# AIM OF THE TASK
Keep the text of the data exactly as it is and omit each picture from the copy.

(Entries taken from a collection)
Start of Block

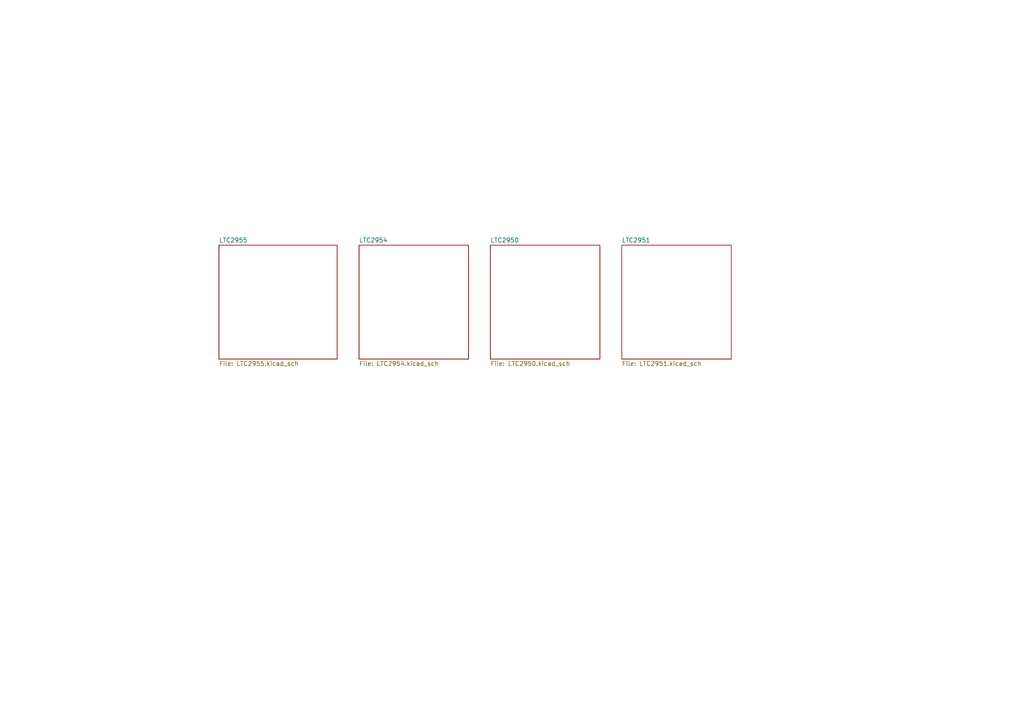
<source format=kicad_sch>
(kicad_sch
	(version 20250114)
	(generator "eeschema")
	(generator_version "9.0")
	(uuid "4b57954b-d816-4d1d-8c2d-90f953663908")
	(paper "A4")
	(lib_symbols)
	(sheet
		(at 142.24 71.12)
		(size 31.75 33.02)
		(exclude_from_sim no)
		(in_bom yes)
		(on_board yes)
		(dnp no)
		(fields_autoplaced yes)
		(stroke
			(width 0.1524)
			(type solid)
		)
		(fill
			(color 0 0 0 0.0000)
		)
		(uuid "4996a4e3-3167-4120-baba-b726a287f02b")
		(property "Sheetname" "LTC2950"
			(at 142.24 70.4084 0)
			(effects
				(font
					(size 1.27 1.27)
				)
				(justify left bottom)
			)
		)
		(property "Sheetfile" "LTC2950.kicad_sch"
			(at 142.24 104.7246 0)
			(effects
				(font
					(size 1.27 1.27)
				)
				(justify left top)
			)
		)
		(instances
			(project "push-button-controller"
				(path "/4b57954b-d816-4d1d-8c2d-90f953663908"
					(page "2")
				)
			)
		)
	)
	(sheet
		(at 180.34 71.12)
		(size 31.75 33.02)
		(exclude_from_sim no)
		(in_bom yes)
		(on_board yes)
		(dnp no)
		(fields_autoplaced yes)
		(stroke
			(width 0.1524)
			(type solid)
		)
		(fill
			(color 0 0 0 0.0000)
		)
		(uuid "d180a7e1-b655-4fd0-8769-0d63e35ac534")
		(property "Sheetname" "LTC2951"
			(at 180.34 70.4084 0)
			(effects
				(font
					(size 1.27 1.27)
				)
				(justify left bottom)
			)
		)
		(property "Sheetfile" "LTC2951.kicad_sch"
			(at 180.34 104.7246 0)
			(effects
				(font
					(size 1.27 1.27)
				)
				(justify left top)
			)
		)
		(instances
			(project "push-button-controller"
				(path "/4b57954b-d816-4d1d-8c2d-90f953663908"
					(page "4")
				)
			)
		)
	)
	(sheet
		(at 63.5 71.12)
		(size 34.29 33.02)
		(exclude_from_sim no)
		(in_bom yes)
		(on_board yes)
		(dnp no)
		(fields_autoplaced yes)
		(stroke
			(width 0.1524)
			(type solid)
		)
		(fill
			(color 0 0 0 0.0000)
		)
		(uuid "da01c227-1b50-4fd8-97fc-30010c7a78c4")
		(property "Sheetname" "LTC2955"
			(at 63.5 70.4084 0)
			(effects
				(font
					(size 1.27 1.27)
				)
				(justify left bottom)
			)
		)
		(property "Sheetfile" "LTC2955.kicad_sch"
			(at 63.5 104.7246 0)
			(effects
				(font
					(size 1.27 1.27)
				)
				(justify left top)
			)
		)
		(instances
			(project "push-button-controller"
				(path "/4b57954b-d816-4d1d-8c2d-90f953663908"
					(page "5")
				)
			)
		)
	)
	(sheet
		(at 104.14 71.12)
		(size 31.75 33.02)
		(exclude_from_sim no)
		(in_bom yes)
		(on_board yes)
		(dnp no)
		(fields_autoplaced yes)
		(stroke
			(width 0.1524)
			(type solid)
		)
		(fill
			(color 0 0 0 0.0000)
		)
		(uuid "eff106f3-c397-421f-b4e5-ab3d14757351")
		(property "Sheetname" "LTC2954"
			(at 104.14 70.4084 0)
			(effects
				(font
					(size 1.27 1.27)
				)
				(justify left bottom)
			)
		)
		(property "Sheetfile" "LTC2954.kicad_sch"
			(at 104.14 104.7246 0)
			(effects
				(font
					(size 1.27 1.27)
				)
				(justify left top)
			)
		)
		(instances
			(project "push-button-controller"
				(path "/4b57954b-d816-4d1d-8c2d-90f953663908"
					(page "3")
				)
			)
		)
	)
	(sheet_instances
		(path "/"
			(page "1")
		)
	)
	(embedded_fonts no)
)

</source>
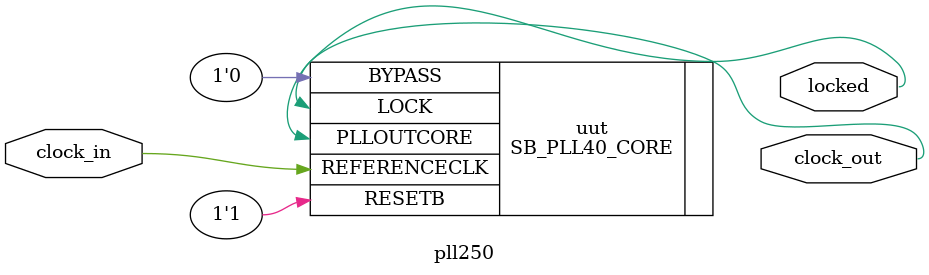
<source format=v>
/**
 * PLL configuration
 *
 * This Verilog module was generated automatically
 * using the icepll tool from the IceStorm project.
 * Use at your own risk.
 *
 * Given input frequency:        16.000 MHz
 * Requested output frequency:  252.000 MHz
 * Achieved output frequency:   252.000 MHz
 */

module pll250(
	input  clock_in,
	output clock_out,
	output locked
	);

SB_PLL40_CORE #(
		.FEEDBACK_PATH("SIMPLE"),
		.DIVR(4'b0000),		// DIVR =  0
		.DIVF(7'b0111110),	// DIVF = 62
		.DIVQ(3'b010),		// DIVQ =  2
		.FILTER_RANGE(3'b001)	// FILTER_RANGE = 1
	) uut (
		.LOCK(locked),
		.RESETB(1'b1),
		.BYPASS(1'b0),
		.REFERENCECLK(clock_in),
		.PLLOUTCORE(clock_out)
		);

endmodule

</source>
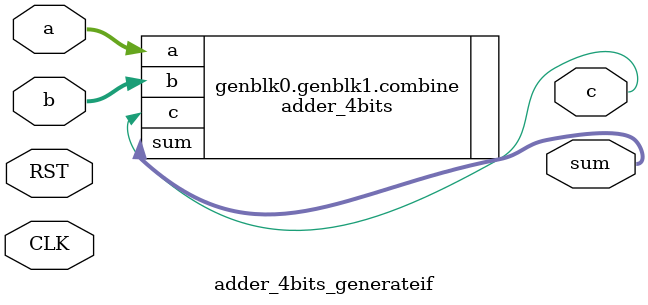
<source format=v>
/***********************************************
Module Name:   top_adder_4bits_generateif
Feature:       4 bits adder in combined or pipeline structure 
               which is selsected by generate
               Two adders in with 200 MHz clock and 50 MHz clock
Coder:         Garfield
Organization:  XXXX Group, Department of Architecture
------------------------------------------------------
Input ports:   a, b, 4 bits, operent
               CLK, 1bit clock
               RST, 1 bit, reset
Output Ports:  sum1, sum2, 4 bits, sum
               c1,c2, 1 bit, carry bit
------------------------------------------------------
History:
02-05-2016: First Version by Garfield
02-05-2016: First verified by Adder_4bits_generateif_test  ISE/Modelsim
***********************************************/
`define FREQUENCY1 200
`define FREQUENCY2 50
//If CLOCK_FREQUENCY is greater than HIGH_SPEED,
//the adder should be designed in pipeline

module top_adder_4bits_generateif
//Clock frequency in unit of MHz
  ( 
    input[3:0] a, b,
    input CLK1, CLK2, input RST,
    output[3:0] sum1, sum2,
    output c1, c2
  );
//Load other module(s)
adder_4bits_generateif #(.CLOCK_FREQNENCY(`FREQUENCY1) )      
A1 ( .a(a), .b(b),.CLK(CLK1), .RST(RST), .sum(sum1), .c(c1));

adder_4bits_generateif #(.CLOCK_FREQNENCY(`FREQUENCY2) )     
A2 ( .a(a), .b(b),.CLK(CLK2), .RST(RST), .sum(sum2), .c(c2));
//Definition for Variables in the module

//Logical
endmodule

/***********************************************
Module Name:   adder_4bits_generateif
Feature:       4 bits adder in combined or pipeline structure 
               which is selsected by generate
Coder:         Garfield
Organization:  XXXX Group, Department of Architecture
------------------------------------------------------
Input ports:   a, b, 4 bits, operent
               CLK, 1bit clock
               RST, 1 bit, reset
Output Ports:  sum, 4 bits, sum
               c, 1 bit, carry bit
------------------------------------------------------
History:
02-05-2016: First Version by Garfield
02-05-2016: First verified by Adder_4bits_generateif_test  ISE/Modelsim
***********************************************/
`define HIGH_SPEED  150
//If CLOCK_FREQUENCY is greater than HIGH_SPEED,
//the adder should be designed in pipeline

module adder_4bits_generateif
#(parameter CLOCK_FREQNENCY = 100)
//Clock frequency in unit of MHz
  ( 
    input[3:0] a, b,
    input CLK, input RST,
    output[3:0] sum,
    output c
  );
//Load other module(s)
generate
begin
    if ( CLOCK_FREQNENCY > `HIGH_SPEED)
    begin
        adder_4bits_pipeline pipeline( .a(a), .b(b),
                       .CLK(CLK), .RST(RST),
                       .sum(sum), .c(c));
    end
    else
    begin
        adder_4bits combine(.a(a), .b(b),
                       .sum(sum), .c(c));        
    end
end
endgenerate

//Definition for Variables in the module

//Logical
endmodule
</source>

End of Block

# YOUR SOLUTION
<source format=kicad_sch>
(kicad_sch
	(version 20250114)
	(generator "eeschema")
	(generator_version "9.0")
	(uuid "4b57954b-d816-4d1d-8c2d-90f953663908")
	(paper "A4")
	(lib_symbols)
	(sheet
		(at 142.24 71.12)
		(size 31.75 33.02)
		(exclude_from_sim no)
		(in_bom yes)
		(on_board yes)
		(dnp no)
		(fields_autoplaced yes)
		(stroke
			(width 0.1524)
			(type solid)
		)
		(fill
			(color 0 0 0 0.0000)
		)
		(uuid "4996a4e3-3167-4120-baba-b726a287f02b")
		(property "Sheetname" "LTC2950"
			(at 142.24 70.4084 0)
			(effects
				(font
					(size 1.27 1.27)
				)
				(justify left bottom)
			)
		)
		(property "Sheetfile" "LTC2950.kicad_sch"
			(at 142.24 104.7246 0)
			(effects
				(font
					(size 1.27 1.27)
				)
				(justify left top)
			)
		)
		(instances
			(project "push-button-controller"
				(path "/4b57954b-d816-4d1d-8c2d-90f953663908"
					(page "2")
				)
			)
		)
	)
	(sheet
		(at 180.34 71.12)
		(size 31.75 33.02)
		(exclude_from_sim no)
		(in_bom yes)
		(on_board yes)
		(dnp no)
		(fields_autoplaced yes)
		(stroke
			(width 0.1524)
			(type solid)
		)
		(fill
			(color 0 0 0 0.0000)
		)
		(uuid "d180a7e1-b655-4fd0-8769-0d63e35ac534")
		(property "Sheetname" "LTC2951"
			(at 180.34 70.4084 0)
			(effects
				(font
					(size 1.27 1.27)
				)
				(justify left bottom)
			)
		)
		(property "Sheetfile" "LTC2951.kicad_sch"
			(at 180.34 104.7246 0)
			(effects
				(font
					(size 1.27 1.27)
				)
				(justify left top)
			)
		)
		(instances
			(project "push-button-controller"
				(path "/4b57954b-d816-4d1d-8c2d-90f953663908"
					(page "4")
				)
			)
		)
	)
	(sheet
		(at 63.5 71.12)
		(size 34.29 33.02)
		(exclude_from_sim no)
		(in_bom yes)
		(on_board yes)
		(dnp no)
		(fields_autoplaced yes)
		(stroke
			(width 0.1524)
			(type solid)
		)
		(fill
			(color 0 0 0 0.0000)
		)
		(uuid "da01c227-1b50-4fd8-97fc-30010c7a78c4")
		(property "Sheetname" "LTC2955"
			(at 63.5 70.4084 0)
			(effects
				(font
					(size 1.27 1.27)
				)
				(justify left bottom)
			)
		)
		(property "Sheetfile" "LTC2955.kicad_sch"
			(at 63.5 104.7246 0)
			(effects
				(font
					(size 1.27 1.27)
				)
				(justify left top)
			)
		)
		(instances
			(project "push-button-controller"
				(path "/4b57954b-d816-4d1d-8c2d-90f953663908"
					(page "5")
				)
			)
		)
	)
	(sheet
		(at 104.14 71.12)
		(size 31.75 33.02)
		(exclude_from_sim no)
		(in_bom yes)
		(on_board yes)
		(dnp no)
		(fields_autoplaced yes)
		(stroke
			(width 0.1524)
			(type solid)
		)
		(fill
			(color 0 0 0 0.0000)
		)
		(uuid "eff106f3-c397-421f-b4e5-ab3d14757351")
		(property "Sheetname" "LTC2954"
			(at 104.14 70.4084 0)
			(effects
				(font
					(size 1.27 1.27)
				)
				(justify left bottom)
			)
		)
		(property "Sheetfile" "LTC2954.kicad_sch"
			(at 104.14 104.7246 0)
			(effects
				(font
					(size 1.27 1.27)
				)
				(justify left top)
			)
		)
		(instances
			(project "push-button-controller"
				(path "/4b57954b-d816-4d1d-8c2d-90f953663908"
					(page "3")
				)
			)
		)
	)
	(sheet_instances
		(path "/"
			(page "1")
		)
	)
	(embedded_fonts no)
)

</source>
<source format=v>
/**
 * PLL configuration
 *
 * This Verilog module was generated automatically
 * using the icepll tool from the IceStorm project.
 * Use at your own risk.
 *
 * Given input frequency:        16.000 MHz
 * Requested output frequency:  252.000 MHz
 * Achieved output frequency:   252.000 MHz
 */

module pll250(
	input  clock_in,
	output clock_out,
	output locked
	);

SB_PLL40_CORE #(
		.FEEDBACK_PATH("SIMPLE"),
		.DIVR(4'b0000),		// DIVR =  0
		.DIVF(7'b0111110),	// DIVF = 62
		.DIVQ(3'b010),		// DIVQ =  2
		.FILTER_RANGE(3'b001)	// FILTER_RANGE = 1
	) uut (
		.LOCK(locked),
		.RESETB(1'b1),
		.BYPASS(1'b0),
		.REFERENCECLK(clock_in),
		.PLLOUTCORE(clock_out)
		);

endmodule

</source>
<source format=v>
/***********************************************
Module Name:   top_adder_4bits_generateif
Feature:       4 bits adder in combined or pipeline structure 
               which is selsected by generate
               Two adders in with 200 MHz clock and 50 MHz clock
Coder:         Garfield
Organization:  XXXX Group, Department of Architecture
------------------------------------------------------
Input ports:   a, b, 4 bits, operent
               CLK, 1bit clock
               RST, 1 bit, reset
Output Ports:  sum1, sum2, 4 bits, sum
               c1,c2, 1 bit, carry bit
------------------------------------------------------
History:
02-05-2016: First Version by Garfield
02-05-2016: First verified by Adder_4bits_generateif_test  ISE/Modelsim
***********************************************/
`define FREQUENCY1 200
`define FREQUENCY2 50
//If CLOCK_FREQUENCY is greater than HIGH_SPEED,
//the adder should be designed in pipeline

module top_adder_4bits_generateif
//Clock frequency in unit of MHz
  ( 
    input[3:0] a, b,
    input CLK1, CLK2, input RST,
    output[3:0] sum1, sum2,
    output c1, c2
  );
//Load other module(s)
adder_4bits_generateif #(.CLOCK_FREQNENCY(`FREQUENCY1) )      
A1 ( .a(a), .b(b),.CLK(CLK1), .RST(RST), .sum(sum1), .c(c1));

adder_4bits_generateif #(.CLOCK_FREQNENCY(`FREQUENCY2) )     
A2 ( .a(a), .b(b),.CLK(CLK2), .RST(RST), .sum(sum2), .c(c2));
//Definition for Variables in the module

//Logical
endmodule

/***********************************************
Module Name:   adder_4bits_generateif
Feature:       4 bits adder in combined or pipeline structure 
               which is selsected by generate
Coder:         Garfield
Organization:  XXXX Group, Department of Architecture
------------------------------------------------------
Input ports:   a, b, 4 bits, operent
               CLK, 1bit clock
               RST, 1 bit, reset
Output Ports:  sum, 4 bits, sum
               c, 1 bit, carry bit
------------------------------------------------------
History:
02-05-2016: First Version by Garfield
02-05-2016: First verified by Adder_4bits_generateif_test  ISE/Modelsim
***********************************************/
`define HIGH_SPEED  150
//If CLOCK_FREQUENCY is greater than HIGH_SPEED,
//the adder should be designed in pipeline

module adder_4bits_generateif
#(parameter CLOCK_FREQNENCY = 100)
//Clock frequency in unit of MHz
  ( 
    input[3:0] a, b,
    input CLK, input RST,
    output[3:0] sum,
    output c
  );
//Load other module(s)
generate
begin
    if ( CLOCK_FREQNENCY > `HIGH_SPEED)
    begin
        adder_4bits_pipeline pipeline( .a(a), .b(b),
                       .CLK(CLK), .RST(RST),
                       .sum(sum), .c(c));
    end
    else
    begin
        adder_4bits combine(.a(a), .b(b),
                       .sum(sum), .c(c));        
    end
end
endgenerate

//Definition for Variables in the module

//Logical
endmodule
</source>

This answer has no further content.